La demande de justice, au sein des familles, dans le monde du travail, dans les relations commerciales, dans la cité, n’a cessé d’augmenter au cours des dernières décennies. La situation sanitaire va engendrer des difficultés économiques, sociales et individuelles qui renforceront encore ce besoin de justice. Dans une période d’affaiblissement des autres modes de régulation des rapports sociaux, ce recours accru à la justice conduira nécessairement à débattre de sa place dans la société.

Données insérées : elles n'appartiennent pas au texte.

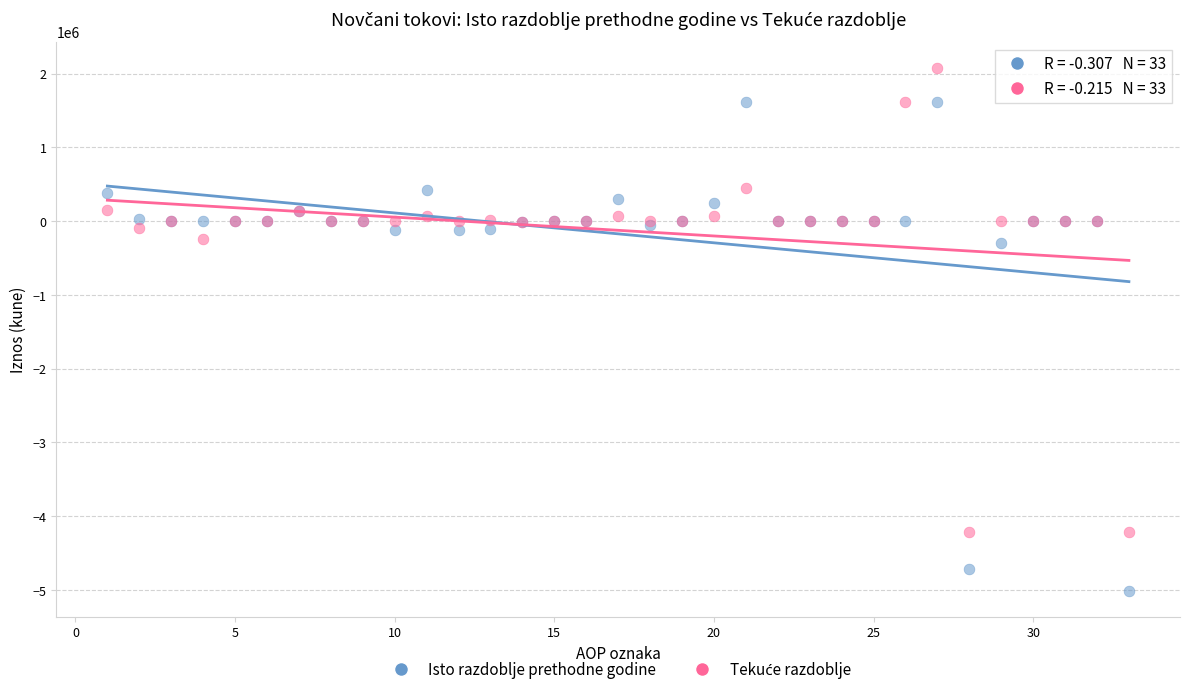

Which series contains the lowest Y value?

Isto razdoblje prethodne godine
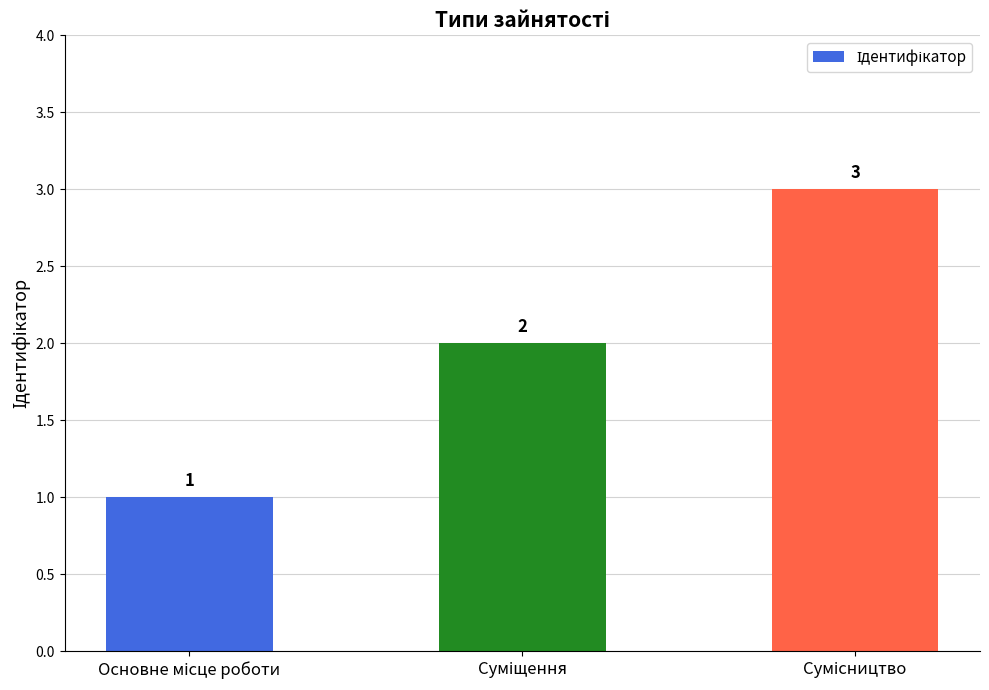

How many data points are less than 2?

1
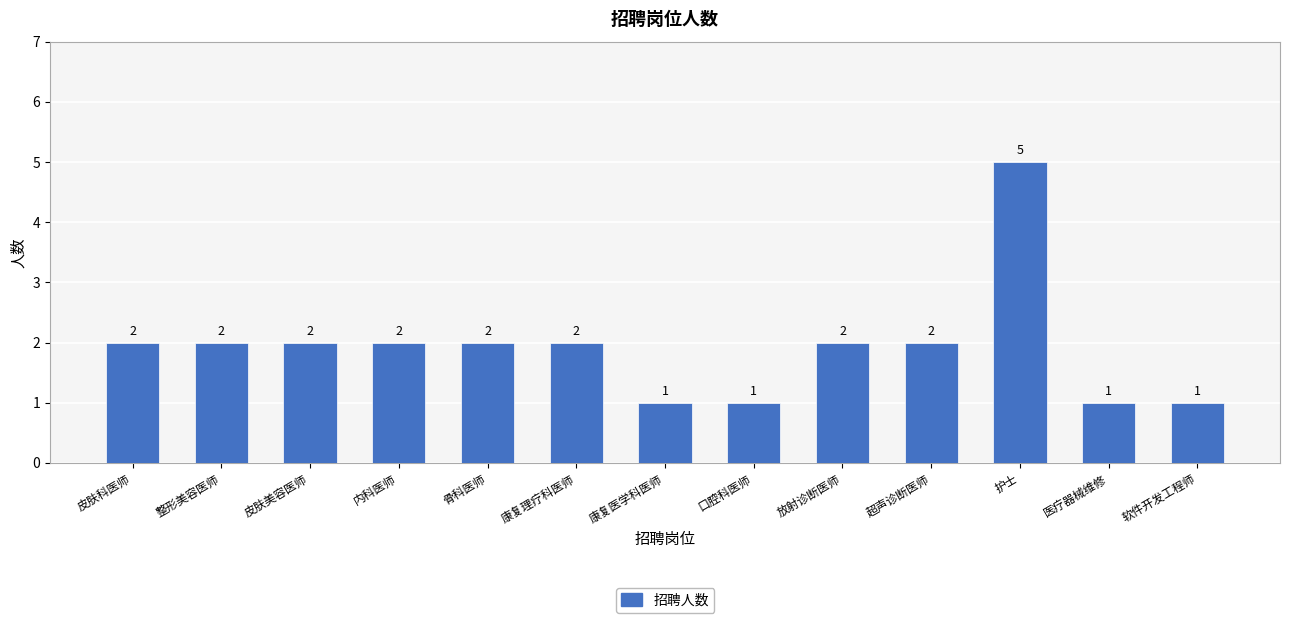

Reading right to left, extract all data points from this chart.

软件开发工程师=1	医疗器械维修=1	护士=5	超声诊断医师=2	放射诊断医师=2	口腔科医师=1	康复医学科医师=1	康复理疗科医师=2	骨科医师=2	内科医师=2	皮肤美容医师=2	整形美容医师=2	皮肤科医师=2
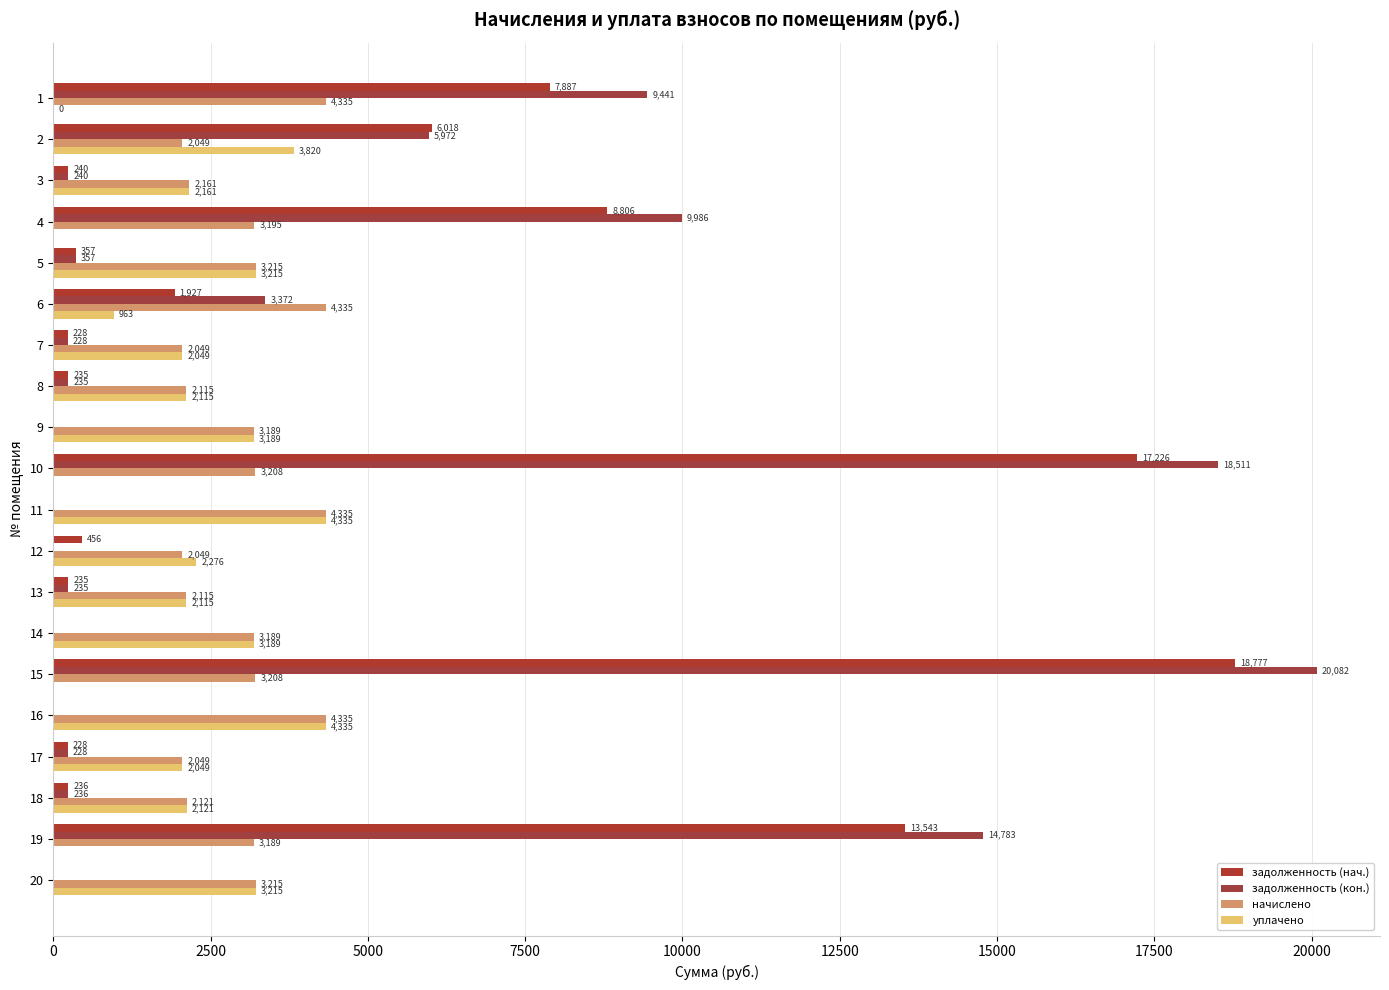

Which category has the highest value across all series?

15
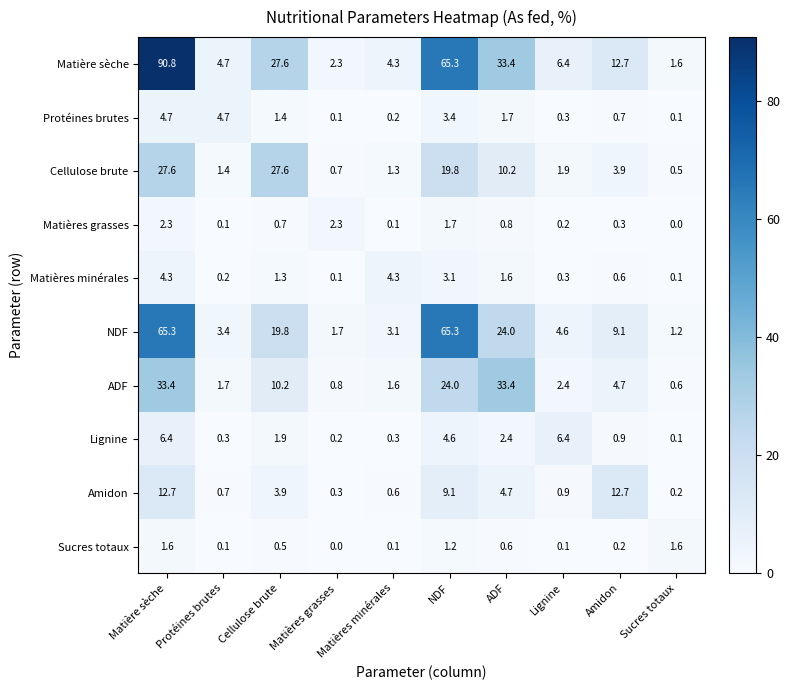

What is the total value across all series at Amidon?

45.8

Mais dans l’immédiat, le premier défi sera celui de la capacité de l’institution judiciaire à poursuivre son rôle de régulation, dans un contexte dégradé. Dans les juridictions, le nombre des affaires à juger a souvent atteint un niveau critique tandis que le caractère nécessairement progressif de la reprise de l’activité rendra difficile leur traitement dans des délais satisfaisants. Il appartiendra pourtant aux magistrats et aux greffes, en collaboration avec les auxiliaires de justice, de relever ce défi : il en va de la confiance que les citoyens doivent pouvoir placer dans leur justice et, au-delà, dans leurs institutions. Il reviendra, dans le même temps, à l’Etat de fournir à l’institution judiciaire tous les moyens de son fonctionnement malgré un contexte budgétaire difficile.

 

La justice devra poursuivre sa mission de protection de la liberté individuelle

Le second défi sera celui de la poursuite par les magistrats de leur mission de protection de la liberté individuelle, avec toute l’indépendance que leur confère leur statut. Cette mission, essentielle à l’Etat de droit, devient encore plus cruciale en période d’état d’urgence, puis en sortie de cet état : il ne peut être toléré d’exception à la prévalence de la règle de droit. Or, malgré l’engagement des magistrats et des fonctionnaires dans la conduite de leurs missions essentielles, l’état d’urgence sanitaire a largement contrarié le cours normal de la justice. Des adaptations importantes, tant des procédures que des méthodes de travail, ont été introduites. Lorsqu’elles se traduisent par une dégradation des conditions d’accès à la justice ou une altération de la qualité du débat judiciaire, elles ne sauraient se perpétuer. Pour que la justice demeure inscrite au cœur de la cité, elle doit rester proche du justiciable et être incarnée par le juge.

 

Chargé par la Constitution d'assister le Président de la République dans son rôle de garant de l'indépendance de la justice, le Conseil supérieur de la magistrature, convaincu de la volonté et de la capacité des acteurs de la justice à répondre aux attentes de nos concitoyens dans un contexte difficile, maintiendra la plus grande vigilance pour permettre aux magistrats de remplir leur exigeante mission.